La maison du service militaire adapté (SMA), basée à Kawéni, organise depuis novembre une demi-journée de sélection par mois pour intégrer le régiment via des formations de métiers. Un dispositif censé faciliter la candidature des jeunes officiellement inauguré ce mardi.

« Qu’est-ce qui te plaît dans ce métier ? », demande le major David, chargé de réaliser l’entretien des nouveaux candidats au régiment du service militaire adapté (RSMA). Samidine, 18 ans, un CAP en poche, se caresse les jambes, le regard tourné vers le sol. Il souhaite réaliser une formation métier d’agent de magasin et passer le diplôme de cariste. Mais sur sa fiche de renseignement complétée en entrant à la maison du service militaire adapté (SMA), il est aussi indiqué qu’il souhaite travailler en maison de retraite. Il répond vouloir peut-être intégrer l’armée, avant de reconfirmer son souhait de travailler en magasin. « Je ne sais pas, je n’ai jamais fait.
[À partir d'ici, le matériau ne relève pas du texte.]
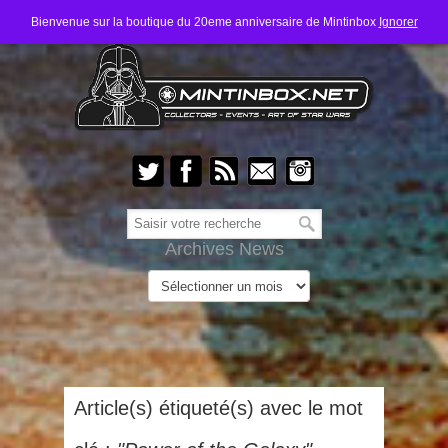
Bienvenue sur la boutique du 20eme anniversaire de Mintinbox
Ignorer
Archives News
Article(s) étiqueté(s) avec le mot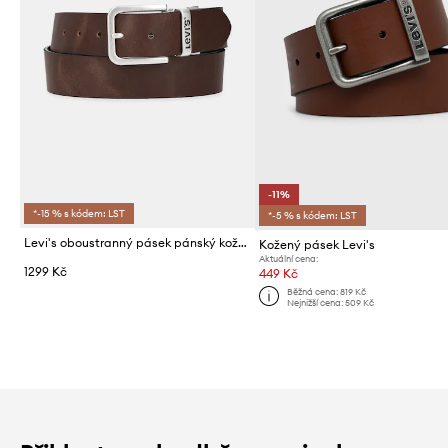
-11%
*-15 % s kódem: LST
*-5 % s kódem: LST
Levi's oboustranný pásek pánský kožený REVERSIBLE CORE
Kožený pásek Levi's
Aktuální cena:
1299 Kč
449 Kč
Běžná cena:
819 Kč
Nejnižší cena:
509 Kč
Mais je me suis dit que ça ira mieux pour moi peut-être », répond-il vaguement.

Ce mardi 19 mars est la cinquième demi-journée de sélection, ouverte à la presse pour un lancement officiel, qui se déroule à la maison du service militaire adapté (SMA), basée depuis 2022, à Kawéni. Ce jeune, après avoir franchi le seuil du bâtiment, être accueilli par deux jeunes recrues, Mina et Echat, a pu prendre les renseignements de ce que le régime propose en formations de métiers, avant de s’entretenir avec le major. Quelques minutes servent à cerner sa situation familiale, ses envies, ses aptitudes à lire, écrire… « Il aura sa chance. On le récupère », décrète le major, pas 100 % convaincu qu’il réussira sa formation.

« Ce n’est pas vraiment une sélection au sens d’examen. Le RSMA a une vocation d’insertion sociale et professionnelle, mais surtout d’apprendre un état d’esprit de résilience au lieu de résignation, d’estime de soi. S’il y a un potentiel de 0,0001%, je vais tout miser dessus. On se dit qu’il y a une chance », détaille le militaire qui montre même une fiche de renseignement complétée par un autre jeune, remplie d’une écriture indéchiffrable. Pas de difficulté dans ces cas-là, la formation s’adaptera aux lacunes. « L’idée est de recruter ceux qui sont les plus éloignés de l’emploi. On reçoit des jeunes complètement cabossés par la vie », explique celui qui cherche seulement à déceler cette « pseudo étincelle », envie de s’en sortir, et non des compétences particulières, ni même une réelle motivation pour un projet défini.  « La plupart veulent, un, sortir de l’oisiveté, et deux, sortir d’une situation familiale compliquée. » Même pour les bacheliers qui ne savent pas écrire, il y a la filière recherche active d’emploi (RAE).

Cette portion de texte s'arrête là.